Ind. Courts - David F. Hamilton said to be selection of President Obama for 7th Circuit

Neil A. Lewis reports today in the NY Times:

WASHINGTON — President Obama is expected to name his first candidate to an appeals court seat this week, officials said, choosing David F. Hamilton, a highly regarded federal trial court judge from Indiana, for the appeals court in Chicago.

Judge Hamilton, who is said by lawyers to represent some of his state’s traditionally moderate strain, served as counsel to Senator Evan Bayh when Mr. Bayh was the state’s governor; he is also a nephew of former Representative Lee H. Hamilton of Indiana.

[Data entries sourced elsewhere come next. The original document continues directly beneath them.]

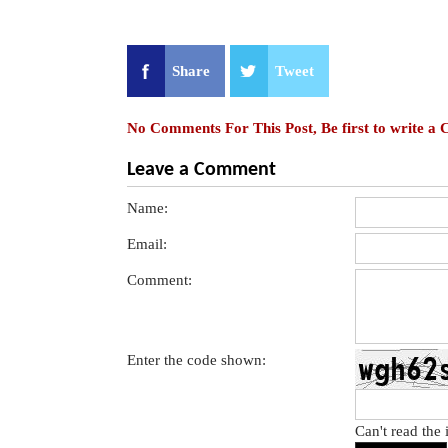
Share
Tweet
No Comments For This Post, Be first to write a
Leave a Comment
Name:
Email:
Comment:
Enter the code shown:
Can't read the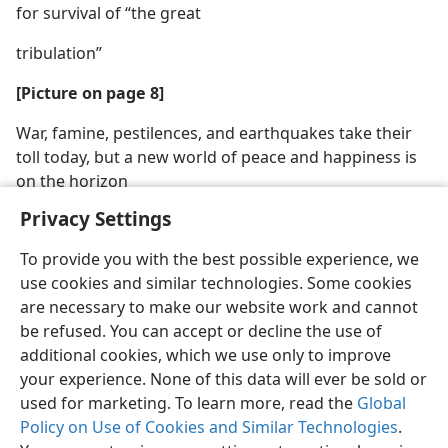
for survival of “the great
tribulation”
[Picture on page 8]
War, famine, pestilences, and earthquakes take their
toll today, but a new world of peace and happiness is
on the horizon
Privacy Settings
To provide you with the best possible experience, we
use cookies and similar technologies. Some cookies
are necessary to make our website work and cannot
be refused. You can accept or decline the use of
additional cookies, which we use only to improve
your experience. None of this data will ever be sold or
used for marketing. To learn more, read the
Global
Policy on Use of Cookies and Similar Technologies
.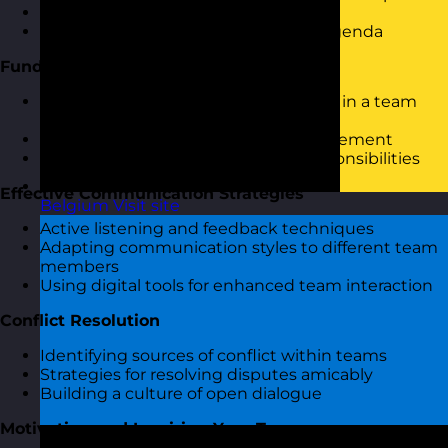
Icebreaker activity to set the stage
Overview of session objectives and agenda
Fundamentals of People Management
Understanding the role of a manager in a team
setting
Exploring core skills in people management
Defining clear expectations and responsibilities
Effective Communication Strategies
Belgium
Visit site
Active listening and feedback techniques
Adapting communication styles to different team
members
Using digital tools for enhanced team interaction
Conflict Resolution
Identifying sources of conflict within teams
Strategies for resolving disputes amicably
Building a culture of open dialogue
Motivating and Inspiring Your Team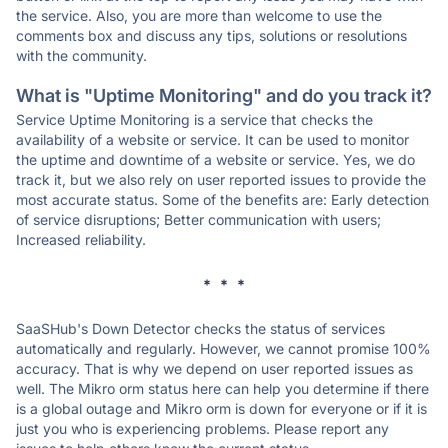
the service. Also, you are more than welcome to use the
comments box and discuss any tips, solutions or resolutions
with the community.
What is "Uptime Monitoring" and do you track it?
Service Uptime Monitoring is a service that checks the
availability of a website or service. It can be used to monitor
the uptime and downtime of a website or service. Yes, we do
track it, but we also rely on user reported issues to provide the
most accurate status. Some of the benefits are: Early detection
of service disruptions; Better communication with users;
Increased reliability.
* * *
SaaSHub's Down Detector checks the status of services
automatically and regularly. However, we cannot promise 100%
accuracy. That is why we depend on user reported issues as
well. The Mikro orm status here can help you determine if there
is a global outage and Mikro orm is down for everyone or if it is
just you who is experiencing problems. Please report any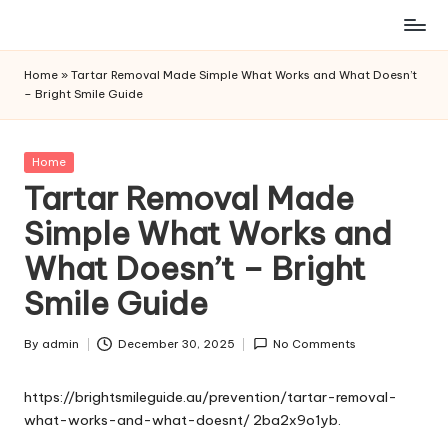
Skip
to
Home
»
Tartar Removal Made Simple What Works and What Doesn’t
content
– Bright Smile Guide
Posted
Home
in
Tartar Removal Made
Simple What Works and
What Doesn’t – Bright
Smile Guide
By
admin
December 30, 2025
No Comments
Posted
by
https://brightsmileguide.au/prevention/tartar-removal-
what-works-and-what-doesnt/
2ba2x9o1yb.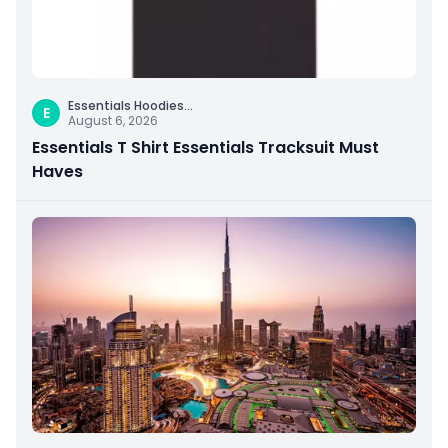
Essentials Hoodies
...
E
August 6, 2026
Essentials T Shirt Essentials Tracksuit Must
Haves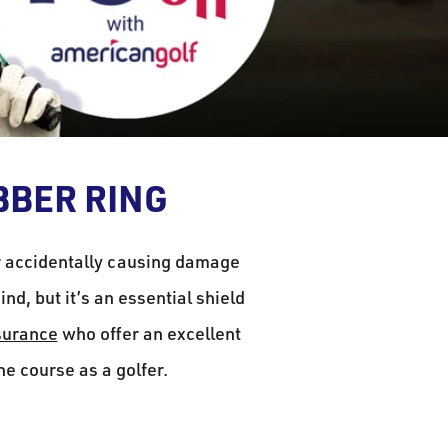
BBER RING
r accidentally causing damage
nd, but it’s an essential shield
surance
who offer an excellent
the course as a golfer.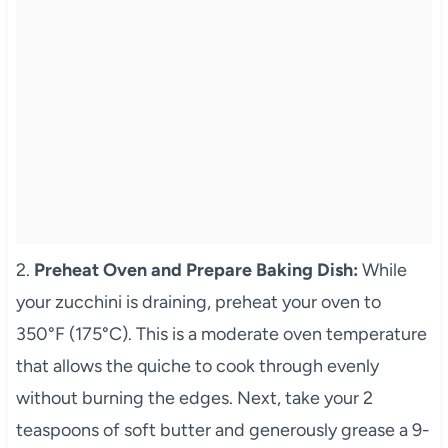
2.
Preheat Oven and Prepare Baking Dish:
While
your zucchini is draining, preheat your oven to
350°F (175°C). This is a moderate oven temperature
that allows the quiche to cook through evenly
without burning the edges. Next, take your 2
teaspoons of soft butter and generously grease a 9-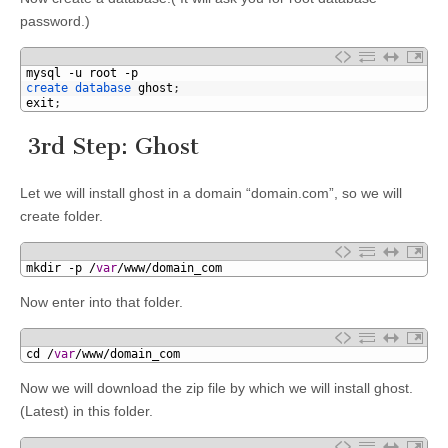
password.)
1
mysql
-
u
root
-
p
2
create 
database 
ghost
;
3
exit
;
3rd Step: Ghost
Let we will install ghost in a domain “domain.com”, so we will
create folder.
1
mkdir
-
p
/
var
/
www
/
domain_com
Now enter into that folder.
1
cd
/
var
/
www
/
domain_com
Now we will download the zip file by which we will install ghost.
(Latest) in this folder.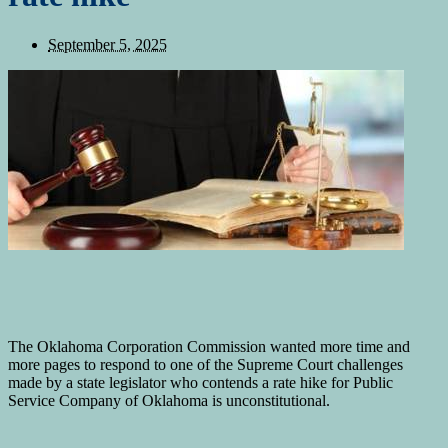
September 5, 2025
The Oklahoma Corporation Commission wanted more time and
more pages to respond to one of the Supreme Court challenges
made by a state legislator who contends a rate hike for Public
Service Company of Oklahoma is unconstitutional.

A senior administration official said Judge Hamilton would have the support of both Mr. Bayh, a Democrat, and the state’s other senator, Richard G. Lugar, a Republican. He will be nominated for a seat on the United States Court of Appeals for the Seventh Circuit, based in Chicago.

The administration official said part of the reason for making the Hamilton nomination the administration’s first public entry into the often contentious field of judicial selection was to serve “as a kind of signal” about the kind of nominees Mr. Obama will select. The official spoke on the condition of anonymity because the nomination had not been officially made. * * *

Judge Hamilton was named to the bench by President Bill Clinton in 1994. As a trial judge largely bound to the rulings of higher courts, he has had few opportunities to demonstrate any ideological leanings.

He did receive attention for two rulings striking down actions of conservatives in the Indiana legislature. In 2005, he made news by ruling that the legislature was prohibited from beginning its sessions with overtly Christian prayers.

The decision drew widespread criticism in the legislature and across the state. On appeal, a panel of the Seventh Circuit dismissed the ruling, saying the people in whose name the American Civil Liberties Union had brought the suit lacked standing because they had not been harmed by the prayers.

In 2008, Judge Hamilton struck down as unconstitutional an amendment to the state law requiring convicted sex offenders to provide the authorities with personal information, including any e-mail addresses or user names. The amendment would also have required the offenders to agree to allow their home computers to be searched at any time and to pay for a program to allow monitoring of their Internet use.

The judge said the amendment cut into the heart of a person’s right to privacy in his home.

“The ability of the individual to retreat into his home and therefore to be free from unreasonable intrusion by the government stands at the very core” of constitutional protections against unreasonable searches, he said.